17:00 17 January 2014

Music writer Charles Shaar Murray selling his books, CDs  and records at West Hampstead Market. Picture: Nigel Sutton

Music writer Charles Shaar Murray selling his books, CDs and records at West Hampstead Market. Picture: Nigel Sutton

© Nigel Sutton email pictures@nigelsuttonphotography.com

Award-winning music journalist and author Charles Shaar Murray, 62, became well known for his antics while writing in NME and OZ magazines. Since moving to West Hampstead in 1998 he says he’s been “on his best behaviour”.

What brought you to West Hampstead?

After leaving the Islington shoebox-in-the-sky, which I’d inhabited for 25 years, I sought somewhere quiet but not remote, funky but not actually dangerous, and artsy but not pretentious.

Now I’m comfortably settled in leafy West Hampstead, and will need to be forcibly removed, kicking and screaming.

How has the area changed?

I mourn the disappearance of so many proper shops selling proper stuff, like the butchers, fishmongers, electrical stores and “boring hardware store”.

If you were guest editor of the Ham & High for a day, what one local issue would you most like to see reported?

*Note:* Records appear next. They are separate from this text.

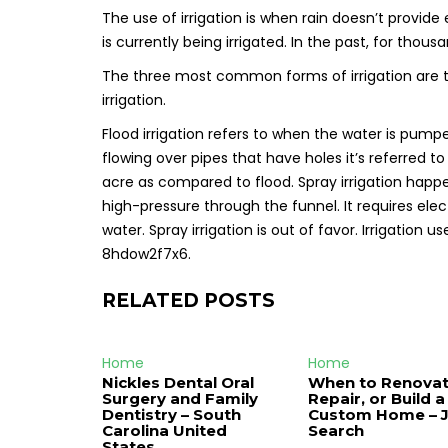
The use of irrigation is when rain doesn’t provide
is currently being irrigated. In the past, for thous
The three most common forms of irrigation are the 
irrigation.
Flood irrigation refers to when the water is pumped
flowing over pipes that have holes it’s referred to a
acre as compared to flood. Spray irrigation hap
high-pressure through the funnel. It requires e
water. Spray irrigation is out of favor. Irrigation us
8hdow2f7x6.
RELATED POSTS
Home
Home
Nickles Dental Oral
When to Renovat
Surgery and Family
Repair, or Build a
Dentistry – South
Custom Home – 
Carolina United
Search
States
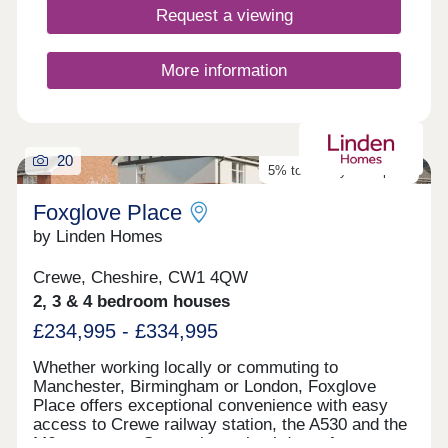
Request a viewing
More information
20
5% towards your deposit
Foxglove Place
by Linden Homes
Crewe, Cheshire, CW1 4QW
2, 3 & 4 bedroom houses
£234,995 - £334,995
Whether working locally or commuting to
Manchester, Birmingham or London, Foxglove
Place offers exceptional convenience with easy
access to Crewe railway station, the A530 and the
M6 motorway. Set against a backdrop of open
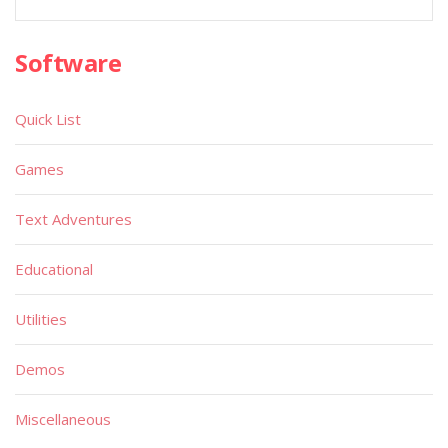
Software
Quick List
Games
Text Adventures
Educational
Utilities
Demos
Miscellaneous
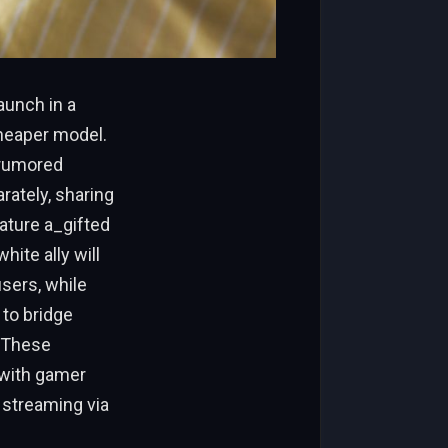
aunch in a
 cheaper model.
, rumored
arately, sharing
ature a_gifted
ite ally will
sers, while
 to bridge
. These
 with gamer
 streaming via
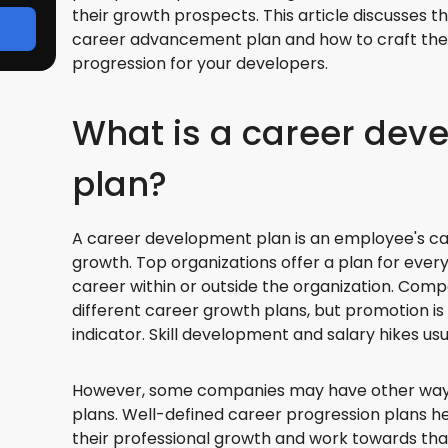
their growth prospects. This article discusses t
career advancement plan and how to craft the
progression for your developers.
What is a career dev
plan?
A career development plan is an employee's ca
growth. Top organizations offer a plan for ever
career within or outside the organization. Comp
different career growth plans, but promotion 
indicator. Skill development and salary hikes u
However, some companies may have other ways
plans. Well-defined career progression plans h
their professional growth and work towards tha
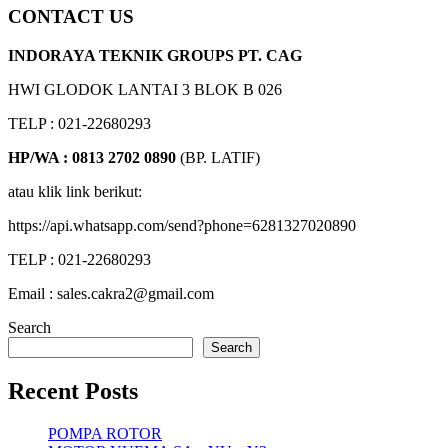
CONTACT US
INDORAYA TEKNIK GROUPS PT. CAG
HWI GLODOK LANTAI 3 BLOK B 026
TELP : 021-22680293
HP/WA : 0813 2702 0890
(BP. LATIF)
atau klik link berikut:
https://api.whatsapp.com/send?phone=6281327020890
TELP : 021-22680293
Email : sales.cakra2@gmail.com
Search
Search
Recent Posts
POMPA ROTOR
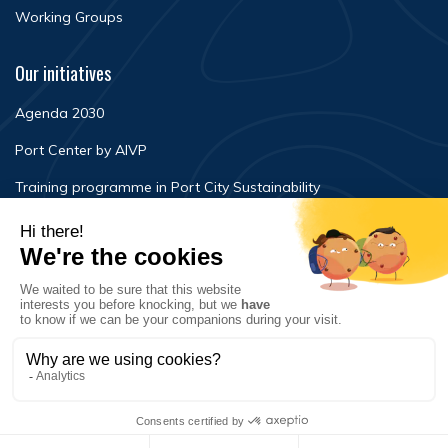
Working Groups
Our initiatives
Agenda 2030
Port Center by AIVP
Training programme in Port City Sustainability
Newsroom
Events
FAQ
Contact Us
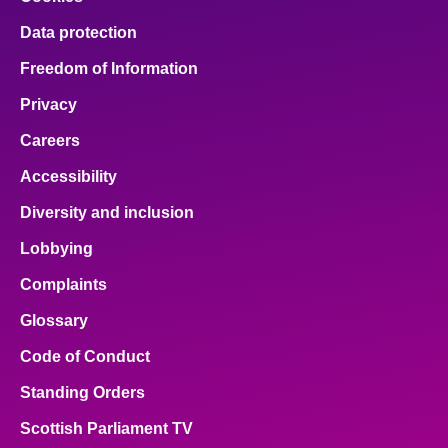
Data protection
Freedom of Information
Privacy
Careers
Accessibility
Diversity and inclusion
Lobbying
Complaints
Glossary
Code of Conduct
Standing Orders
Scottish Parliament TV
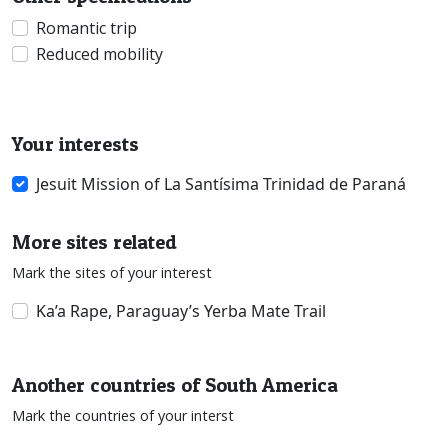
Romantic trip
Reduced mobility
Your interests
Jesuit Mission of La Santísima Trinidad de Paraná
More sites related
Mark the sites of your interest
Ka’a Rape, Paraguay’s Yerba Mate Trail
Another countries of South America
Mark the countries of your interst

I’d focus on the way the council seems to be rubber-stamping planning permission for so much high rise luxury apartment building, with little or no consideration for affordable social housing or additional parking facilities, let alone the unique character of the neighbourhood.

What is the area’s best-kept secret?

My Hothouse Project: Journalism As Craft And Art course, of course! Unabashed plug!

But also, a great bookshop – West End Lane Books, locally sourced free entertainment at the Brioche, historic musical echoes from the 1960s in Broadhurst Gardens.

Here’s to hoping the late Doris Lessing’s former home in Gondar Gardens rates a blue plaque sometime soon.

Which other place in the world would you twin with West Hampstead if you could?

It’d be a toss-up between St Ives in Cornwall and New York’s Greenwich Village circa 1968.

If you had to write your own epitaph, what would it say?

Still pondering mine, but considering, “I think I can do it better. Can we try that again?”

Charles Shaar Murray was in conversation with Paul Wright.